Tak berselang lama, di suatu pagi yang sangat dingin, tidur saya dikagetkan suara loudspeaker yang sangat keras dari sekitaran wilayah kantor Kelurahan yang kebetulan cukup dekat dengan tempat saya tinggal, tepatnya di Kelurahan Biga. Dengan agak malas dan samar-samar saya bangun untuk coba mendengar himbauan darurat yang ternyata disampaikan langsung oleh Kepala Kelurahan. Diujung michrophone terdengar suara Pak Lurah mencak-mencak dengan nada tinggi. “bagi masyarakat yang tinggal di Biga, masih merasa sebagai orang Biga dan bagian dari rakyat Indonesia, ini so mo HUT kemedekaan Indonesia yang ke-62, kalo bole pasang akan dulu itu umbul-umbul dengan arkus. Masakan ngoni cuma mo pasang tu dia kong nimbole, ,nanti mo bilang bagimana lagi dang, jadi sekali lagi tolong akang neh. Kalo ngoni merasa bukang orang biga deng so bukang orang Indonesia, biar jo noh nda apa-apa..terserah!!”. demikian mungkin sedikit konklusi dari himbauan Pak Lurah tersebut. Saya terhentak bangun untuk kembali bengong dengan senyum tertahan.

Masih di hari yang sama, matahari belum sempat tepat di atas ubun-ubun. Suara loudspeaker yang sangat keras kembali terdengar. Akan tetapi muasal suara ini bukan berasal dari sekitaran kantor Kelurahan, dan juga bukan dari Kepala Kelurahan. Namun suara itu berasal dari sebuah mobil pickup dilengkapi perangkat sound sistem milik salah satu dealer motor yang berkantor di kelurahan Biga, dan kali ini tujuannya mengambil rute mengelilingi wilayah Kelurahan. Ternyata mobil tersebut dipinjam oleh Kelurahan untuk menyampaikan himbauan darurat kesekian kali kepada warganya, dan bisa saya pastikan kemudian bahwa suara di balik michrophone tersebut adalah suara kepala lingkungan I, yang membawahi wilayah lingkungan tempat tinggal saya. Dengan menduga-duga, indera pendengaran coba saya tajamkan untuk sekadar menangkap inti himbauan tersebut. Tak salah kaprah esensi penyampaian masih sama dengan yang disampaikan oleh Pak Lurah pagi tadi, tak lupa pula dengan intonasi nada yang cukup tinggi. Dan sekali lagi saya harus dibuat bengong dengan senyum tertahan.

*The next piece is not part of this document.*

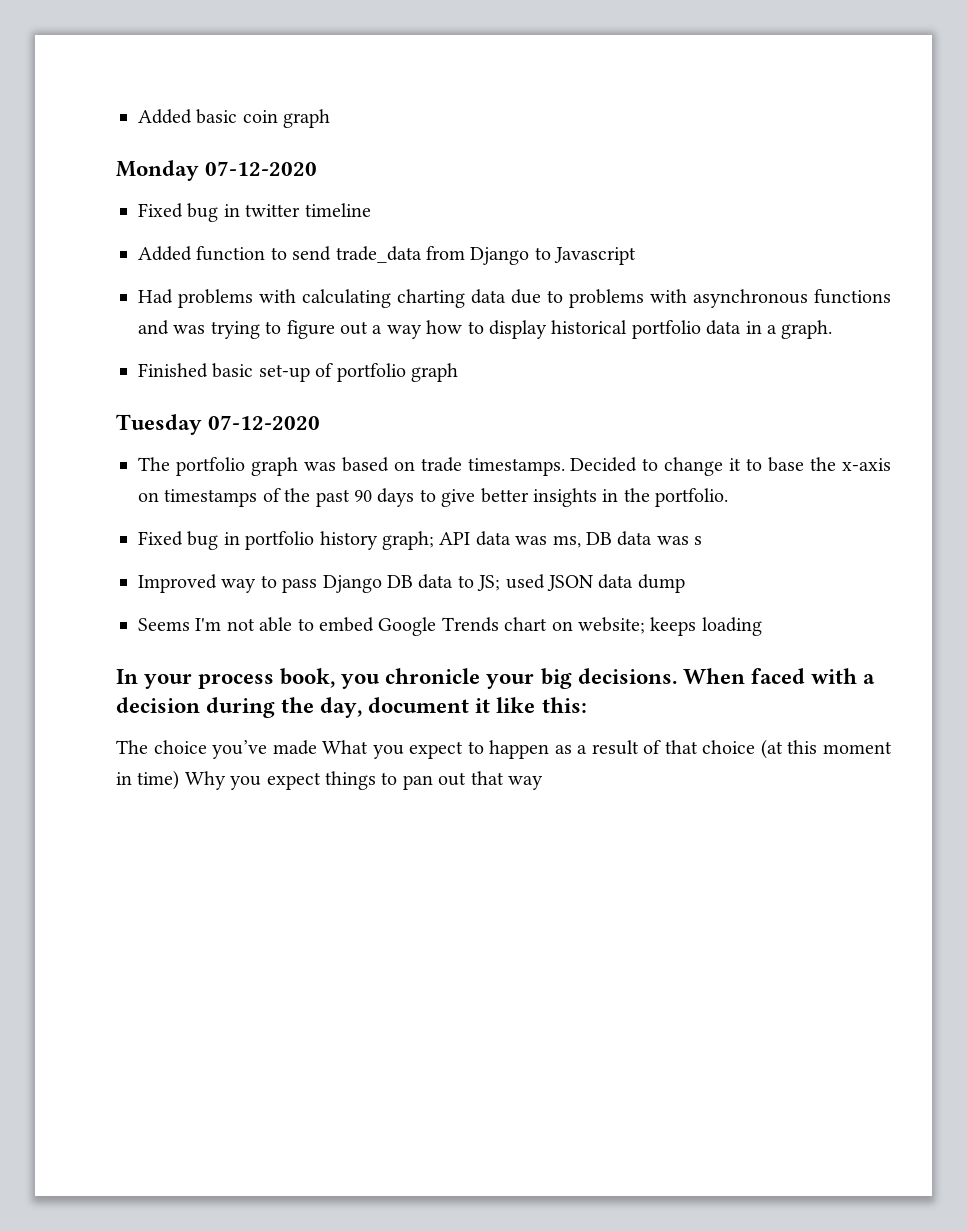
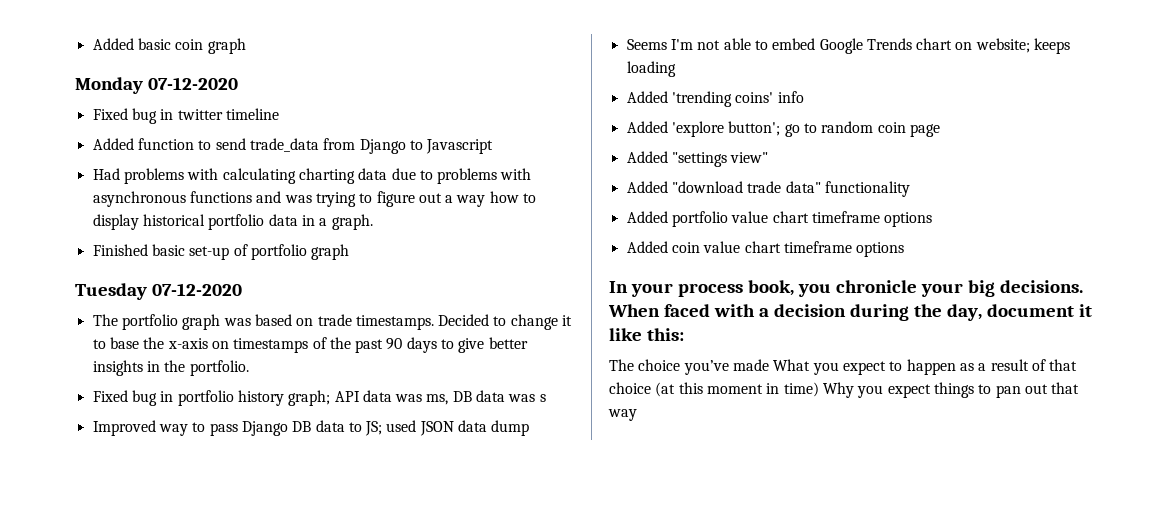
(762, 626) none -> [626,91,804,107] [626,121,940,137] [626,151,769,167] [626,181,910,197] [626,211,933,227] [626,241,905,257] // Added 'trending coins' info // Added 'explore button'; go to random coin page // Added "settings view" // Added "download trade data" functionality // Added portfolio value chart timeframe options // Added coin value chart timeframe options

Kemudian, saya, anda, hadirin yang ada di pesta nikah, orang-orang di kelurahan tempat tinggal saya dan kita semua sebenarmya ada dimana? Di Indonesia kah atau dimana?, Apakah ini Indonesia-ku atau bukan? Apakah HUT kemerdekaan juga mengiringi siklus kehidupan manusia yang selalu saja membentangkan pemaknaan sistemik yang alamiah dan bagian dari teori hukum alam bahwa “manusia semakin umur-an, semakin pelupa”. Atau malah kita lebih enteng untuk kemudian menjustifikasikan pemahaman yang mengiringi itu bahwa “Indonesia semakin umuran, semakin pelupa”. Manusia setiap bertambah umur pasti sujud syukur masih diberi umur, diberi kesehatan, masih diberi kesempatan melakukan introspeksi diri, menilai segala sikap, perilaku, tingkah laku untuk dijadikan landasan menuju suatu perubahan nilai hidup yang lebih baik. Bangsa ini, Indonesia tercinta juga setidaknya melakukan hal yang sama. Sujud syukur dijadikan rutinitas biasa dengan terwakilkan oleh pelaksanaan upacara bendera sambil sejenak mengheningkan cipta untuk mengenang jasa para pahlawan bangsa.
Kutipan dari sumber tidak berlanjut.